Travel & Expat Lifestyle Magazine

Buying Real Estate in Brazil

Brazil has a plethora of land and real estate, being the fifth largest country on earth. Buying real estate in Brazil is not too difficult in comparison with many other countries.

Attorneys and Real Estate Agents

You should set up a trustworthy real estate broker to help you in this process. They will help you find the type of property you are looking for, and make sure you are not getting ripped off.

It is wise, but not required, to hire a lawyer who is fluent in your language and in Portuguese. They will help out with checking the current owners and current title, check for any charges still owed to the property, check your contract and tell you about any hidden obligations, help you with the transfers and make sure that the property gets registered in your name.

You will need a cartorio, which is similar to a notary public, to arrange the transfer of the title of the property into your name.

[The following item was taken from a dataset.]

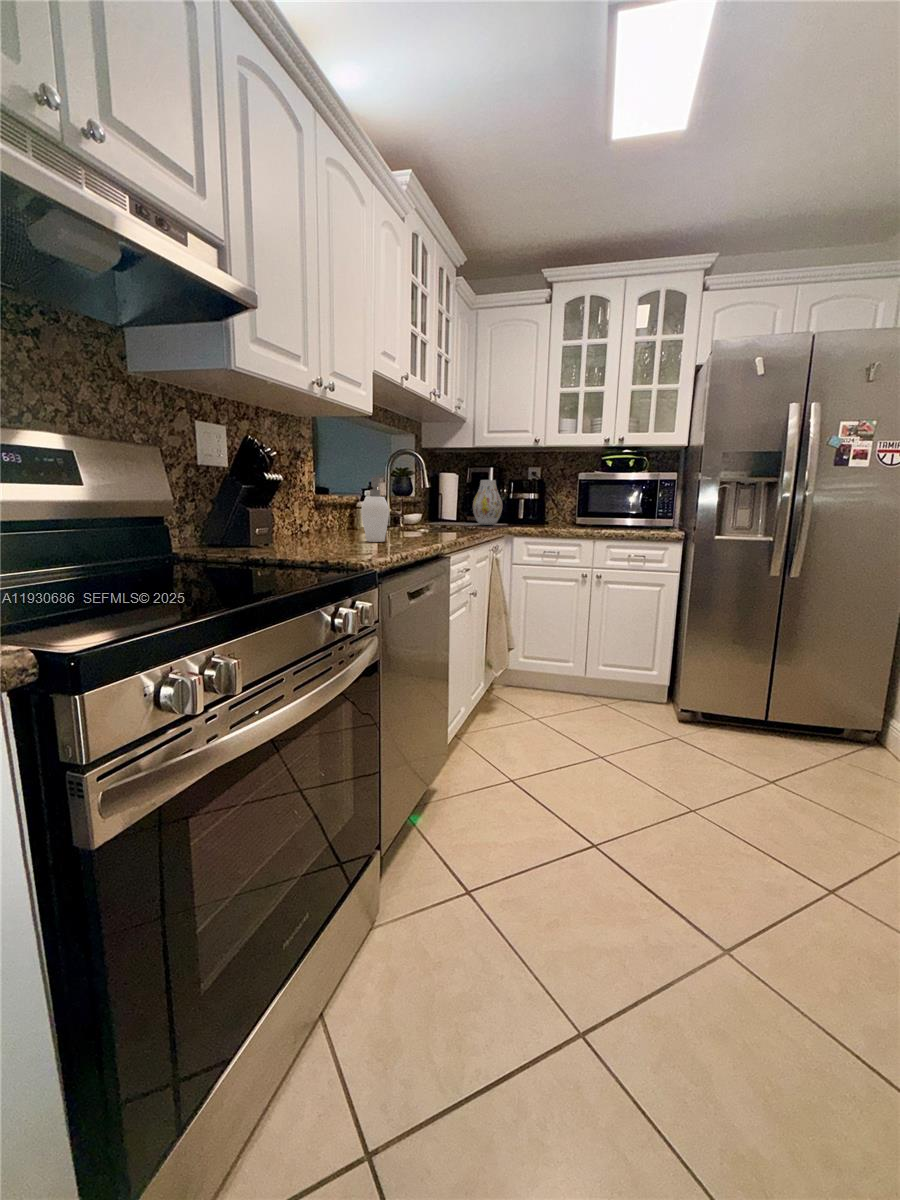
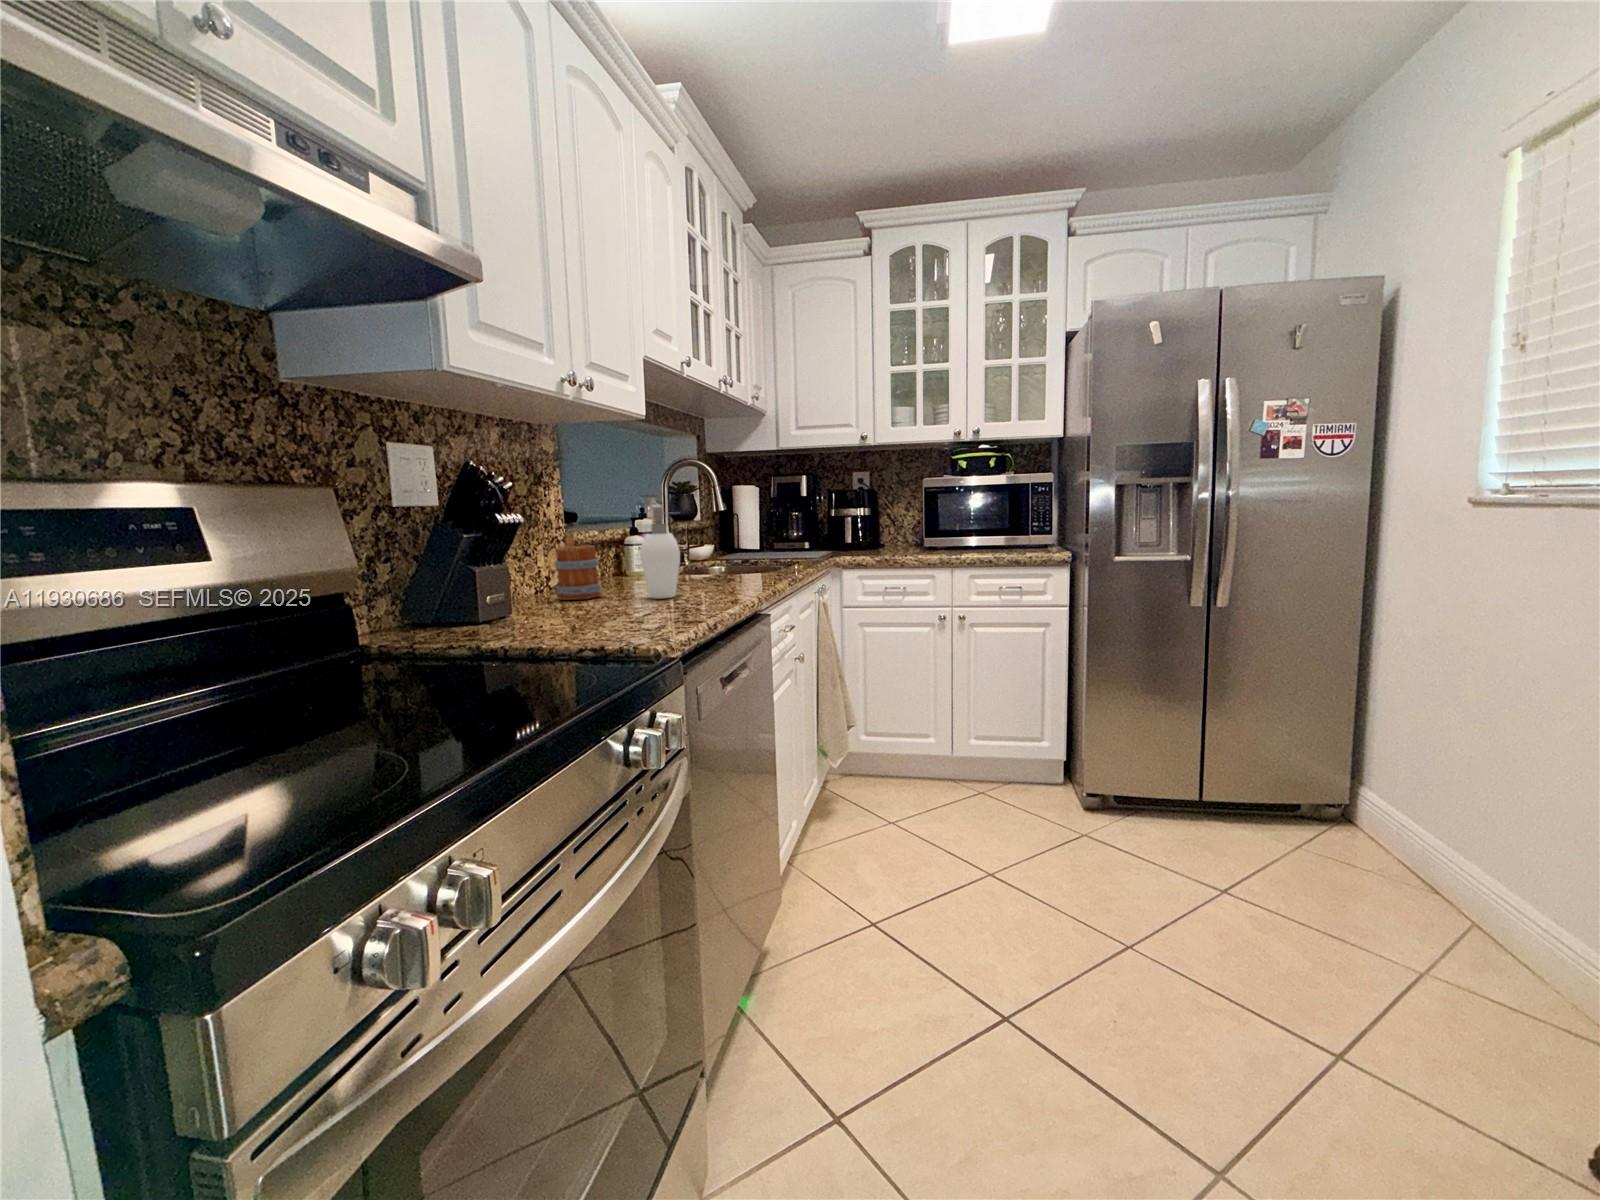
vase: present [473,480,502,525] -> none [786,493,826,554]
mug: none [304,497,334,540] -> present [555,537,601,600]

Your broker is responsible for finding this person.

Rules, Regulations and Restrictions

Foreigners can stay in Brazil on 3 month visas, or for 180 days total out of the year. You can apply for a Brazilian visa for permanent residence if you marry a Brazilian; you have a child with a Brazilian; you invest a certain amount of money in Brazil; you can retire with a certain amount of pension.

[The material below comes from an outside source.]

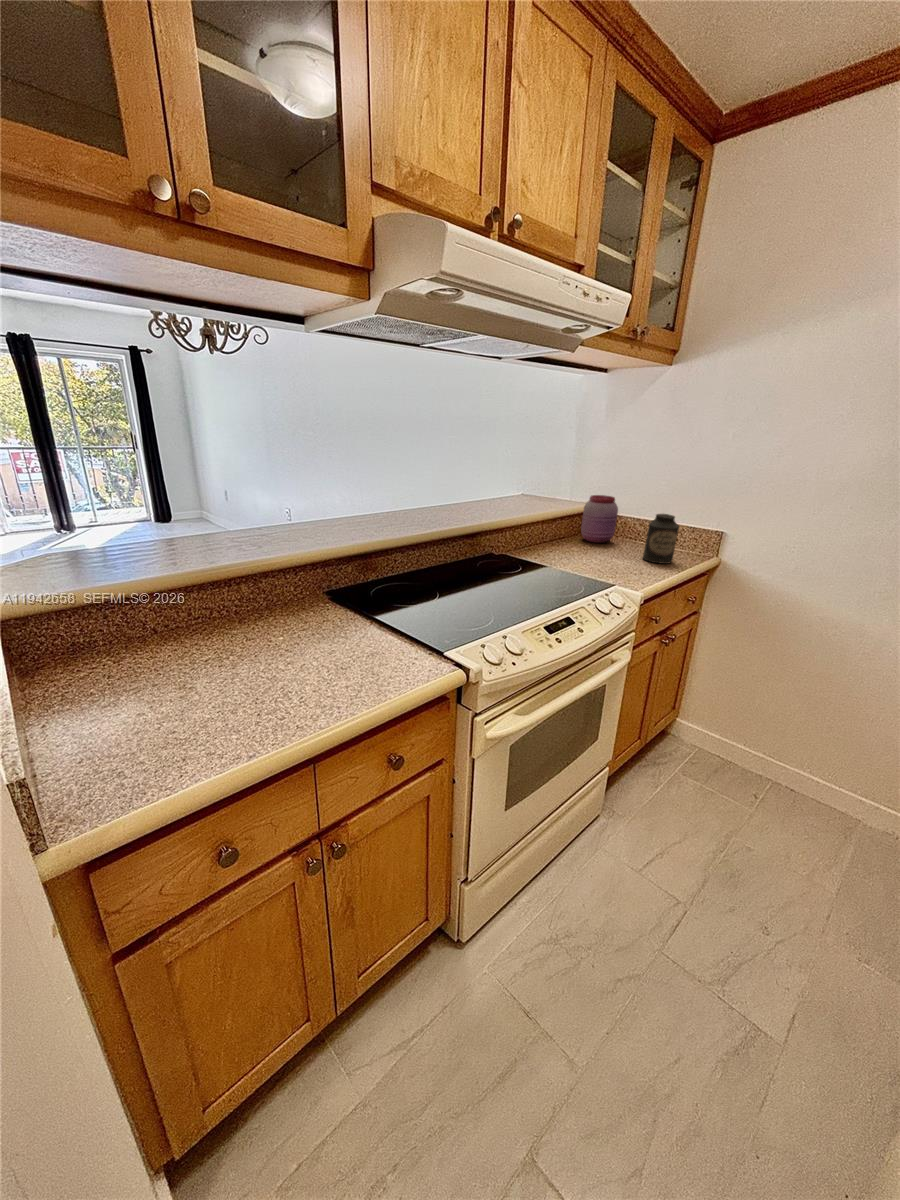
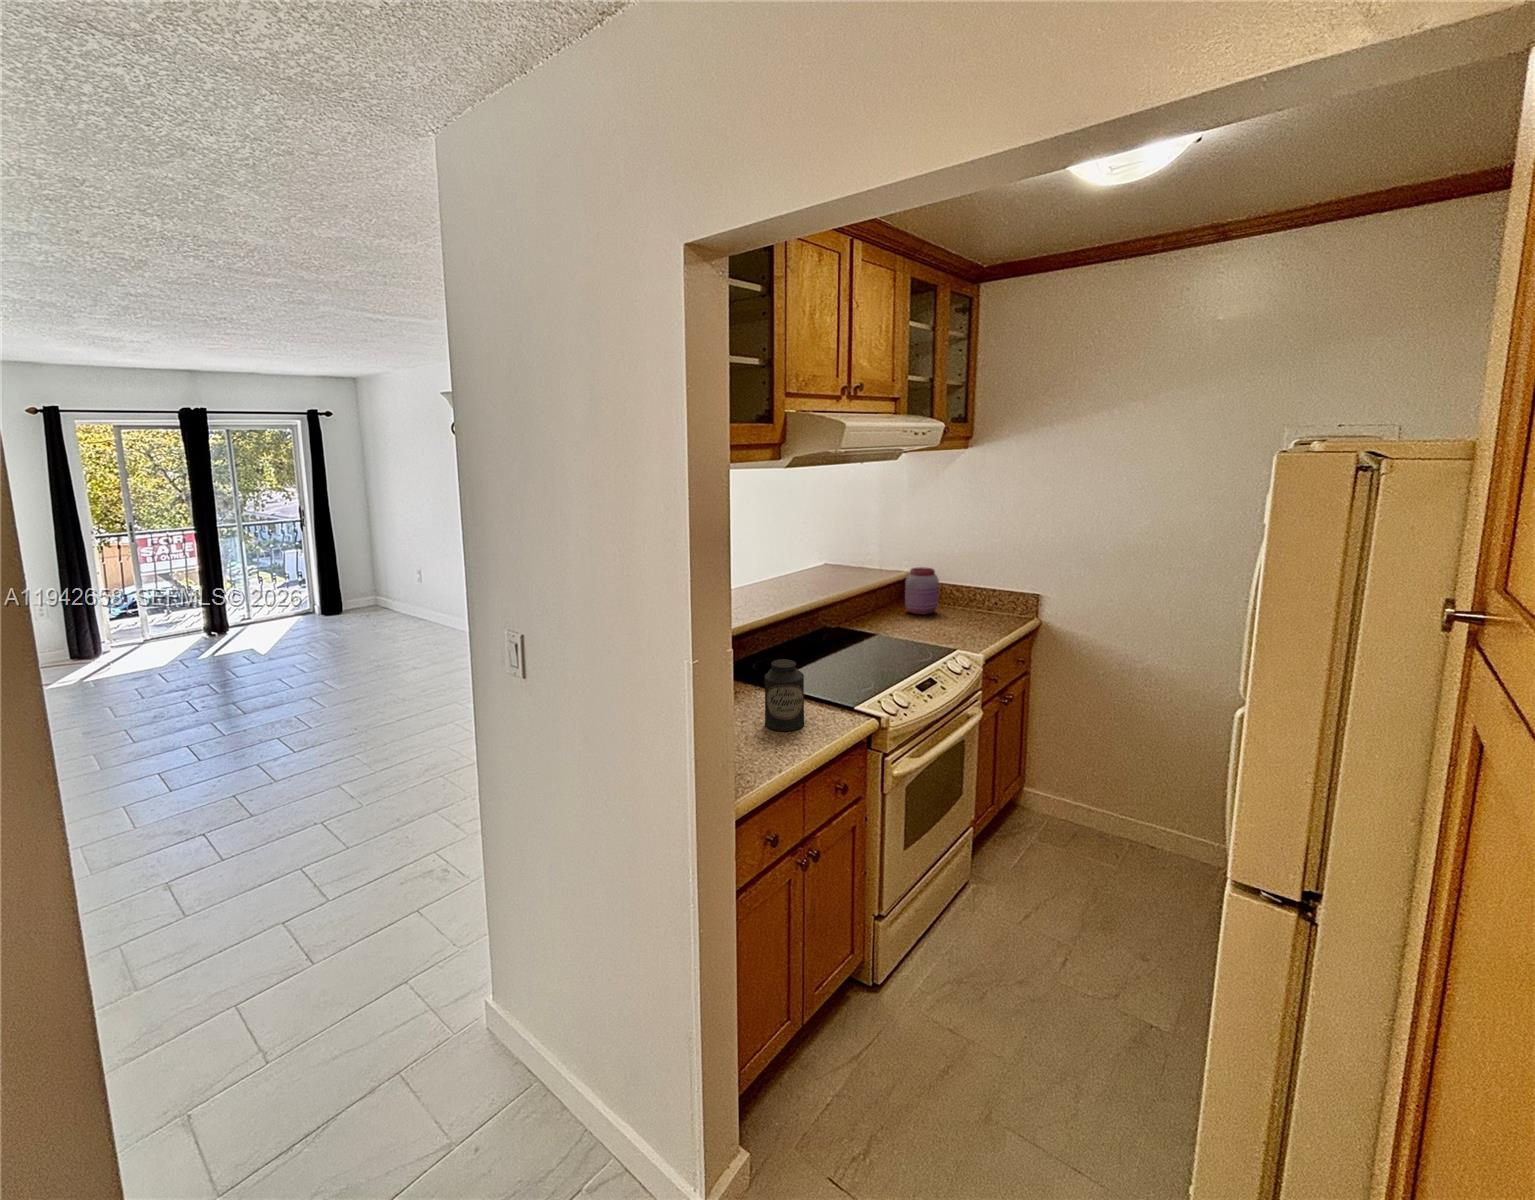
canister: present [643,514,679,564] -> present [764,659,804,731]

Click here for information about immigrating to Brazil.

The only other restriction is that foreigners cannot sign up for mortgages. Other than the CPF process (see below) visa requirements, and mortgages, there are no other special requirements that discriminate against foreigners from buying and owning Brazilian property. Your rights when you own the property are the same as citizens of Brazil.

General Process

First, since you are a foreigner, you are required to get a CPF, which is a Brazilian form of identification, similar to a social security number. This process takes place in your home country and in Brazil:

  1. Get a birth certificate translated into Portuguese by a certified translator
  2. Get the birth certificate legalized by your local Brazilian consulate
  3. Go to the Banco Do Brasil, with your Portuguese birth certificate and your valid passport
  4. The following day, make a trip to the Receita Federal, and obtain your assigned CPF number
  5. Have your CPF card mailed to your new Brazilian address within two months

Aside from this CPF process, you must first settle on a piece of property, make an offer, and have that offer accepted.

The selling broker then prepares a contract, with information about the seller, the buyer, the location of the real estate, all specifications about the real estate, and information and conditions of the payment process.  You both sign this contract at the office of the selling broker. Have your lawyer examine this contract.

Following the signatures, you must then pay a down payment. After you pay, your broker will contact a cartorio and arrange the transfer of property into your name. Your lawyer will then make sure this is done correctly. The land registration system in Brazil is organized and trustworthy. You must then pay a fee for this transfer, which is usually around 4-5% of the purchase price. You can then begin the payment in installments, which are in 12, 24, 36, or 48 months. The longer the period of installments, the higher the interest rates will be.

Keep in mind that the mortgage system of Brazil is underdeveloped, and they have not set up a system yet where foreigners can set up a mortgage. Usually, you have to finance from your home country.